Un logement avait été mis à la disposition d’une salariée par son employeur (le 13 janvier 1975) à titre d’accessoire à son contrat de travail, conclu le 21 septembre 1962. Le 31 juillet 2004, la salariée a pris sa retraite mais a continué à occuper les lieux. Souhaitant vendre le logement libre d’occupation, son ancien employeur lui a délivré, le 25 juillet 2014, un congé à effet du 31 juillet 2015. L’ancienne salariée a refusé de quitter les lieux en se prévalant d’un bail d’habitation. Elle a alors été assignée en expulsion.

La cour d’appel déclare l’action irrecevable comme prescrite, aux motifs qu’il s’agissait d’une action personnelle soumise à la prescription quinquennale de droit commun, dès lors qu’elle dérivait d’un contrat.
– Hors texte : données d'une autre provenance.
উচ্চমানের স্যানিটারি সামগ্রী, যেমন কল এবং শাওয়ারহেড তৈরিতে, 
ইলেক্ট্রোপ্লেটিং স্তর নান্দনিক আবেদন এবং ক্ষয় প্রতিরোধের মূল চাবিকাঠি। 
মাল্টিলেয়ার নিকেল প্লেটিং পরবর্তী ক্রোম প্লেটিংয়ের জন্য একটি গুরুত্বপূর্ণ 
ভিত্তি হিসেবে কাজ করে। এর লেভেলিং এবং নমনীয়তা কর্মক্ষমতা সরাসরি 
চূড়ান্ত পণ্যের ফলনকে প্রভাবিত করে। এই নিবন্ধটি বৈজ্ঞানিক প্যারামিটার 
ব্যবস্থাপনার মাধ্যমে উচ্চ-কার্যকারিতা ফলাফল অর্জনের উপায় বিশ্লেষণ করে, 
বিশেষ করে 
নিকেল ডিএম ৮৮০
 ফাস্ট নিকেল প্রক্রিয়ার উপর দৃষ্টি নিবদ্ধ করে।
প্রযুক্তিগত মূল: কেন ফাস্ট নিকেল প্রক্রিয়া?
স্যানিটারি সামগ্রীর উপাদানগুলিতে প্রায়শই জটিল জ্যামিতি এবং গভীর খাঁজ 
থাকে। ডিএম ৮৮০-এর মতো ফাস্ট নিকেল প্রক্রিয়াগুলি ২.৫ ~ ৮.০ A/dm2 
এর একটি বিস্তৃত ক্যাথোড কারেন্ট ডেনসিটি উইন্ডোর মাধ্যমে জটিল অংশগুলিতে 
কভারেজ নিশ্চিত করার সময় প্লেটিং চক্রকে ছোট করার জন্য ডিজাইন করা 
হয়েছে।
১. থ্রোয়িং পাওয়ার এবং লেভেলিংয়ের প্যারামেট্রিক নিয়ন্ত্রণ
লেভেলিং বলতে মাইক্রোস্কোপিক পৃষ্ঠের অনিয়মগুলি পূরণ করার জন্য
Dans son pourvoi en cassation, l’ancien employeur soutient, au contraire, que son action avait pour objet l’expulsion d’un occupant sans droit ni titre et qu’elle était, par conséquent, imprescriptible. La cour d’appel aurait donc violé l’article 2227 du code civil (pt 6).

La Cour de cassation casse, en effet, la décision de la cour d’appel pour violation des articles 544 et 2227 du code civil. Elle rappelle que, « selon le premier de ces textes, la propriété est le droit de jouir et disposer des choses de la manière la plus absolue, pourvu qu’on n’en fasse pas un usage prohibé par les lois ou par les règlements. Selon le second, le droit de propriété est imprescriptible » (pt 7). Or il est de jurisprudence constante que « la revendication est l’action par laquelle le demandeur, invoquant sa qualité de propriétaire, réclame à celui qui la détient la restitution de son bien (Civ. 3e, 16 avr. 1973, n° 72-13.758, Bull. civ. III, n° 297) » (pt 8). Ainsi, « l’action en expulsion d’un occupant sans droit ni titre, fondée sur le droit de propriété, constitue une action en revendication qui n’est pas susceptible de prescription » (pt 11).